TÉLÉRAMA, Marine Landrot, mercredi 14 décembre 2022


Des chutes du tissu de son passé, lambeaux chamarrés de la Géorgie familiale ou pelotes en fuite des amitiés qui se délitent, Kéthévane Davrichewy a toujours fabriqué de beaux patchworks romanesques. L’Autre Joseph, La Mer noireLes Séparées… ses livres sont des couvertures de survie savamment cousues, dont les techniques de confection continuent de garder une part de secret. Comment cette autrice parvient-elle à un rendu si doux, avec une écriture aux bords si tranchants ?

Nous nous aimions, dit le titre de son nouveau roman. Tout est dans le passé de ce verbe, qui constate un temps révolu, mais refuse d’acter l’irrémédiable.
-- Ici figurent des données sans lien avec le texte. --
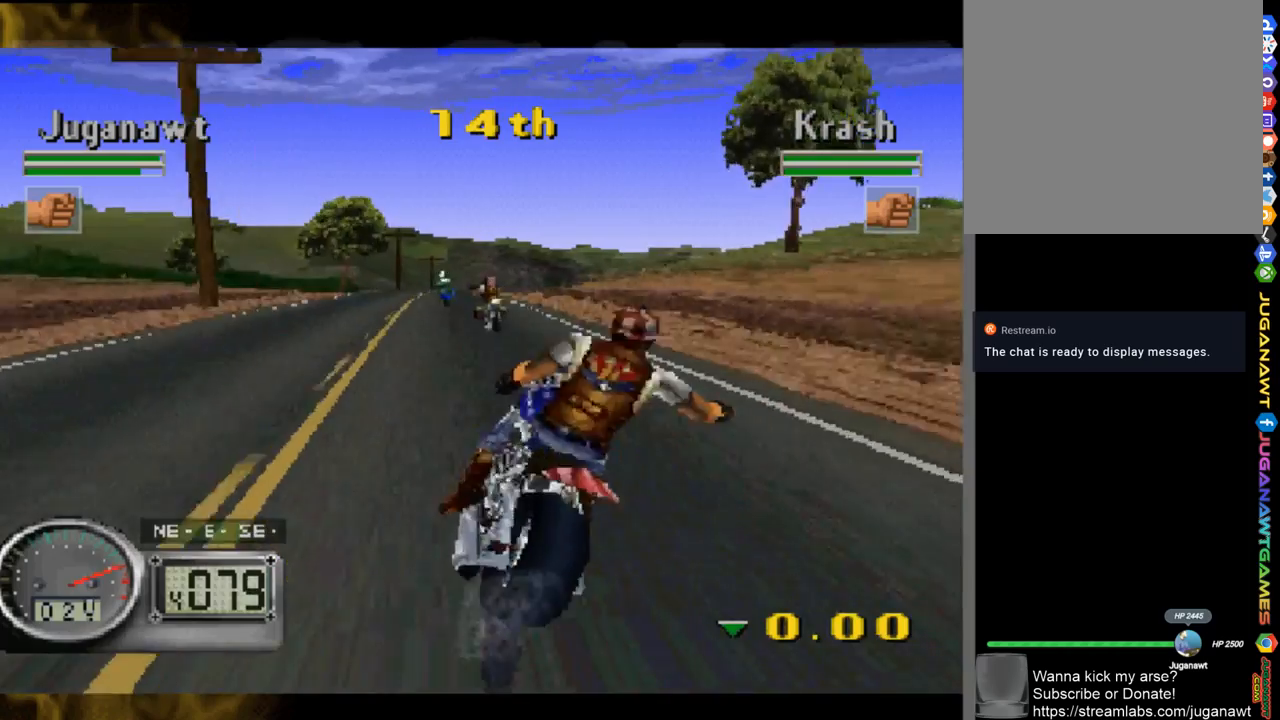
{"buttons": ["A"], "left_stick": "center", "right_stick": "center", "events": [[250, "DPAD_LEFT", "down"], [467, "DPAD_LEFT", "up"]]}
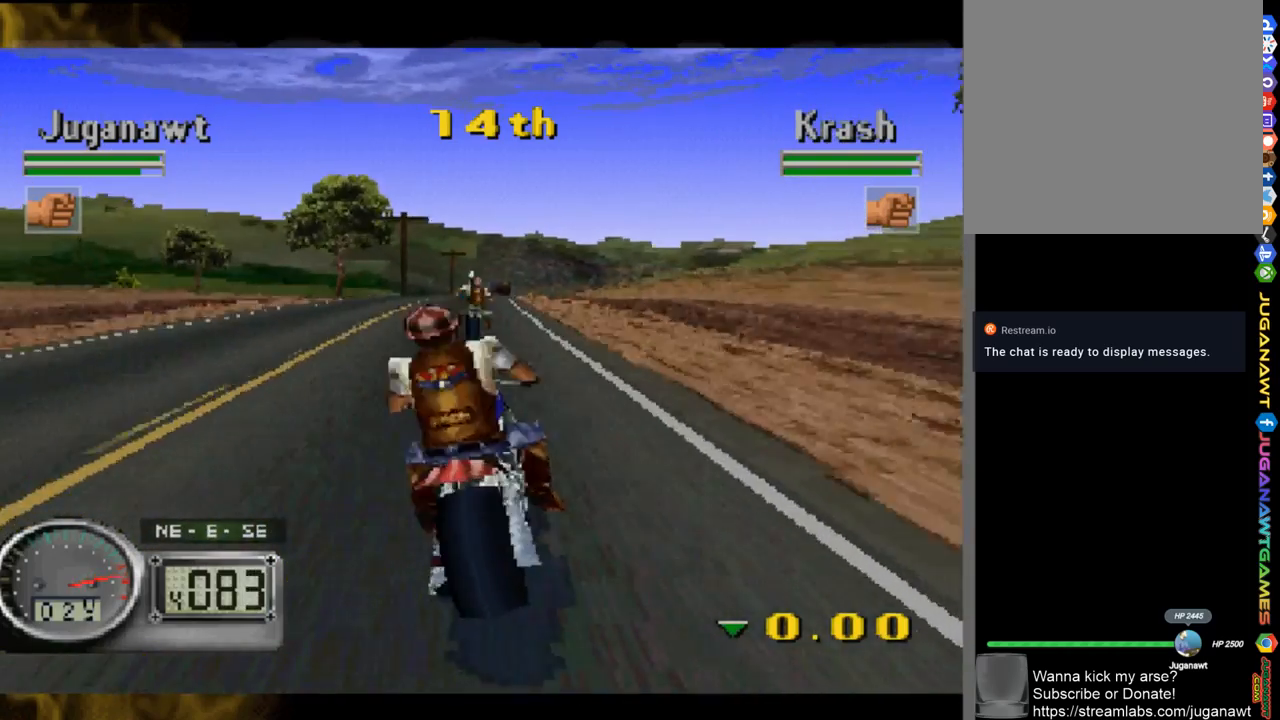
{"buttons": ["A"], "left_stick": "center", "right_stick": "center", "events": [[367, "DPAD_RIGHT", "down"], [417, "DPAD_RIGHT", "up"]]}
Le livre observe les agissements du désamour, qui partout creuse son sillon, dans les fratries, entre les amies, divisant femme et mari, mère et fille. Kéthévane Davrichewy a l’art de sonder les arrière-pensées silencieuses, celles qui nourrissent des rêves de liberté, mais aussi celles qui préservent l’ultime dignité face aux humiliations, comme dans son magnifique chapitre d’ouverture où deux fillettes en transit à l’aéroport de Moscou subissent le sadisme de douanières envieuses de leur exil en France. Ces deux enfants vont grandir, par à-coups, par accrocs, tout en maintenant un semblant de fluidité. Le roman célèbre leur combat inconscient pour faire tomber une lettre dans le titre, et que le « Nous nous aimons » triomphe.